* **PROBLEM DETAILS**: Using the entries that follow, write out the line containing "pinky pip: (225, 148)", the line containing "pinky mcp: (612, 966)", and every line between them, exactly and nothing else.

### INPUT MATERIAL ###

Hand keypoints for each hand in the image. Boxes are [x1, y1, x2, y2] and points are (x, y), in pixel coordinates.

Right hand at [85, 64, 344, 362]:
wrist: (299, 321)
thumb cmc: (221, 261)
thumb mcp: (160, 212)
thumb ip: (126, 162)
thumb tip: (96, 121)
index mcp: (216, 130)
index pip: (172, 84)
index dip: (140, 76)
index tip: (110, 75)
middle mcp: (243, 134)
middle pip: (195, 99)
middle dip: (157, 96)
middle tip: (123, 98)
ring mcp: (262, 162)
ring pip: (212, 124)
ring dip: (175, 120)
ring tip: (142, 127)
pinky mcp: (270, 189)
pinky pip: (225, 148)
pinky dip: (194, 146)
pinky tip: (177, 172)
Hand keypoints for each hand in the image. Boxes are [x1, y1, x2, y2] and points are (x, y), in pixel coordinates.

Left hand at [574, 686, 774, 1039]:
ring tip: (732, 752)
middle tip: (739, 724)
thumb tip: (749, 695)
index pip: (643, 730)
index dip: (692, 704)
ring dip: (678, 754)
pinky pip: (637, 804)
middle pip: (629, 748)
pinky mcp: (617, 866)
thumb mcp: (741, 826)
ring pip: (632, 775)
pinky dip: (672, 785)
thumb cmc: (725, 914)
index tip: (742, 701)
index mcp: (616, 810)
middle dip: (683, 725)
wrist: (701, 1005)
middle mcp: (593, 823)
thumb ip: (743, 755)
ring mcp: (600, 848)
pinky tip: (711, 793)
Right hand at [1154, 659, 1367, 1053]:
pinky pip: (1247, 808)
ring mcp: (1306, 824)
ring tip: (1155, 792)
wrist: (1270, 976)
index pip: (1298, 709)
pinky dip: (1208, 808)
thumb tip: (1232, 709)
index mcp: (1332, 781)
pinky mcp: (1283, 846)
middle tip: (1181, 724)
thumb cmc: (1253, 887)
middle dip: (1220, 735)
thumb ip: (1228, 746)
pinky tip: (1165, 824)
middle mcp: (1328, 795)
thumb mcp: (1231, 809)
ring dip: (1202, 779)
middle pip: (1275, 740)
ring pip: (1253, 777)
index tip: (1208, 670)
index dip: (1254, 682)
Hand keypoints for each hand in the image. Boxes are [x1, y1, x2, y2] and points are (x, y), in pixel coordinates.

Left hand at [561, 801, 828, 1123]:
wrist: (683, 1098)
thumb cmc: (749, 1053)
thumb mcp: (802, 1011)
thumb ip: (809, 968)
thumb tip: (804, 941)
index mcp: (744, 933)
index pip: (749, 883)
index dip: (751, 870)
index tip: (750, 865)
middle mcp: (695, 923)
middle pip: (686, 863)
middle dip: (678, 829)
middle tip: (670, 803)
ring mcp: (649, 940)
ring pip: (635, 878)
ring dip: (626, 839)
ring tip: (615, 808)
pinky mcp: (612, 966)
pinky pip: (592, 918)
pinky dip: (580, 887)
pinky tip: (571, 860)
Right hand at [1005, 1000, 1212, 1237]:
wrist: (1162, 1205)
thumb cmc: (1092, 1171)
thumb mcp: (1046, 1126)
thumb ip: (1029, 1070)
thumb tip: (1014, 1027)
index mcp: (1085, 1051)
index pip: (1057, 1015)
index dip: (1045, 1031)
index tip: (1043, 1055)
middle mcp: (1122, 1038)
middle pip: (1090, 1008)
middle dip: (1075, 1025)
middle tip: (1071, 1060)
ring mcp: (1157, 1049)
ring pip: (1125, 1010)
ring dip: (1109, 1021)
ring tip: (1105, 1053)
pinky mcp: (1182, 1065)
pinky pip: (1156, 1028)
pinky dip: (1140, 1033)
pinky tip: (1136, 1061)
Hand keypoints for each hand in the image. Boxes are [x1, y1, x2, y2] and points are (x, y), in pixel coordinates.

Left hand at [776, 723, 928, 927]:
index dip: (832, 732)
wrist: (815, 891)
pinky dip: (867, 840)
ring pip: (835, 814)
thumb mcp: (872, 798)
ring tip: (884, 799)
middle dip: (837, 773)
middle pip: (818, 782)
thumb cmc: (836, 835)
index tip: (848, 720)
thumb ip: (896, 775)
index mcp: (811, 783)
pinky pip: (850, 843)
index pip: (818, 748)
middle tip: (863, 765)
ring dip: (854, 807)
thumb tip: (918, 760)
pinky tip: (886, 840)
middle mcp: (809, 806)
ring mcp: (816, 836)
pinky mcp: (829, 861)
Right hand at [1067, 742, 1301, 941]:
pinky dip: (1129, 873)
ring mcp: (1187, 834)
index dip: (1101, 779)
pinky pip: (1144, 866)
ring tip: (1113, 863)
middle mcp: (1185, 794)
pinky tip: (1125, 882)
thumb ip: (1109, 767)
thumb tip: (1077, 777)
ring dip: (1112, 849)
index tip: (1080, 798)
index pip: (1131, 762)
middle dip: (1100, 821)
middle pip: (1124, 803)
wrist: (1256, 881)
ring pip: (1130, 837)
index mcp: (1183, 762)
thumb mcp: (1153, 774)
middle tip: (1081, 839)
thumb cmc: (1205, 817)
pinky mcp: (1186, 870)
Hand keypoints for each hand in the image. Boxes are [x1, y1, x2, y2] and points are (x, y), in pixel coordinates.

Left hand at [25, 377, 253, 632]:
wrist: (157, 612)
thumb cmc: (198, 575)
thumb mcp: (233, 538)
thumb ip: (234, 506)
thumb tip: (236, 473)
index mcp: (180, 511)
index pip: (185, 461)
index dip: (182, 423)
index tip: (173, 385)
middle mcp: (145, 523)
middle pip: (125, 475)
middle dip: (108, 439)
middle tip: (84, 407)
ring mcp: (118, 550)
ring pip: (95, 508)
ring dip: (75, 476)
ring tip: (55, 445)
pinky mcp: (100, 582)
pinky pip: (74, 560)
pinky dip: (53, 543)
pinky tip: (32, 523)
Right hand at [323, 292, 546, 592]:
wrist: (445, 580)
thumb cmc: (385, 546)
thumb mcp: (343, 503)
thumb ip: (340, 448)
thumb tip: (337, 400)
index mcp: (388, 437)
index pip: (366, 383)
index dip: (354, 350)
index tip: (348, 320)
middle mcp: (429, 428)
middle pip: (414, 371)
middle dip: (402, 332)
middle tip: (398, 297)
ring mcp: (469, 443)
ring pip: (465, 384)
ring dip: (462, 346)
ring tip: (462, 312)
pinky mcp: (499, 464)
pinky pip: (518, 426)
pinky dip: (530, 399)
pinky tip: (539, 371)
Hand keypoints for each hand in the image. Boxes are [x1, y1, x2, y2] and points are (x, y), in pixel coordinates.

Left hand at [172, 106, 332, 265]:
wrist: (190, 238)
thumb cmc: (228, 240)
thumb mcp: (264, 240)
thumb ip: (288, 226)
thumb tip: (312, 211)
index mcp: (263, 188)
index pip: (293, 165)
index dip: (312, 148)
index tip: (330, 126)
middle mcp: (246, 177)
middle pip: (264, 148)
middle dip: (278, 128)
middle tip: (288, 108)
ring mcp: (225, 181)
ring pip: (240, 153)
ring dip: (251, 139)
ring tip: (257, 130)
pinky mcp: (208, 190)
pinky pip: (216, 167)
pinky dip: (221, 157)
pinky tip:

###

* **RESULT FOR THIS TASK**:
pinky pip: (225, 148)
pinky dip: (194, 146)
pinky tip: (177, 172)
Hand keypoints for each hand in the image. Boxes are [x1, y1, x2, y2] and points are (x, y), in pixel coordinates.

Left hand at [574, 686, 774, 1039]:
ring tip: (732, 752)
middle tip: (739, 724)
thumb tip: (749, 695)
index pip: (643, 730)
index dip: (692, 704)
ring dip: (678, 754)
pinky pip: (637, 804)
middle pip: (629, 748)
pinky mcp: (617, 866)
thumb mcp: (741, 826)
ring pip: (632, 775)
pinky dip: (672, 785)
thumb cmc: (725, 914)
index tip: (742, 701)
index mcp: (616, 810)
middle dip: (683, 725)
wrist: (701, 1005)
middle mcp: (593, 823)
thumb ip: (743, 755)
ring mcp: (600, 848)
pinky tip: (711, 793)
Right hand at [1154, 659, 1367, 1053]:
pinky pip: (1247, 808)
ring mcp: (1306, 824)
ring tip: (1155, 792)
wrist: (1270, 976)
index pip: (1298, 709)
pinky dip: (1208, 808)
thumb tip: (1232, 709)
index mcp: (1332, 781)
pinky mcp: (1283, 846)
middle tip: (1181, 724)
thumb cmc: (1253, 887)
middle dip: (1220, 735)
thumb ip: (1228, 746)
pinky tip: (1165, 824)
middle mcp: (1328, 795)
thumb mcp: (1231, 809)
ring dip: (1202, 779)
middle pip: (1275, 740)
ring pip: (1253, 777)
index tip: (1208, 670)
index dip: (1254, 682)
Hand keypoints for each hand in the image. Boxes are [x1, y1, x2, y2] and points are (x, y), in pixel coordinates.

Left hand at [561, 801, 828, 1123]:
wrist: (683, 1098)
thumb cmc: (749, 1053)
thumb mcp: (802, 1011)
thumb ip: (809, 968)
thumb tip: (804, 941)
index mcp: (744, 933)
index pip: (749, 883)
index dip: (751, 870)
index tip: (750, 865)
middle mcp: (695, 923)
middle pip: (686, 863)
middle dip: (678, 829)
middle tip: (670, 803)
ring mcp: (649, 940)
ring pip: (635, 878)
ring dip: (626, 839)
ring tip: (615, 808)
pinky mcp: (612, 966)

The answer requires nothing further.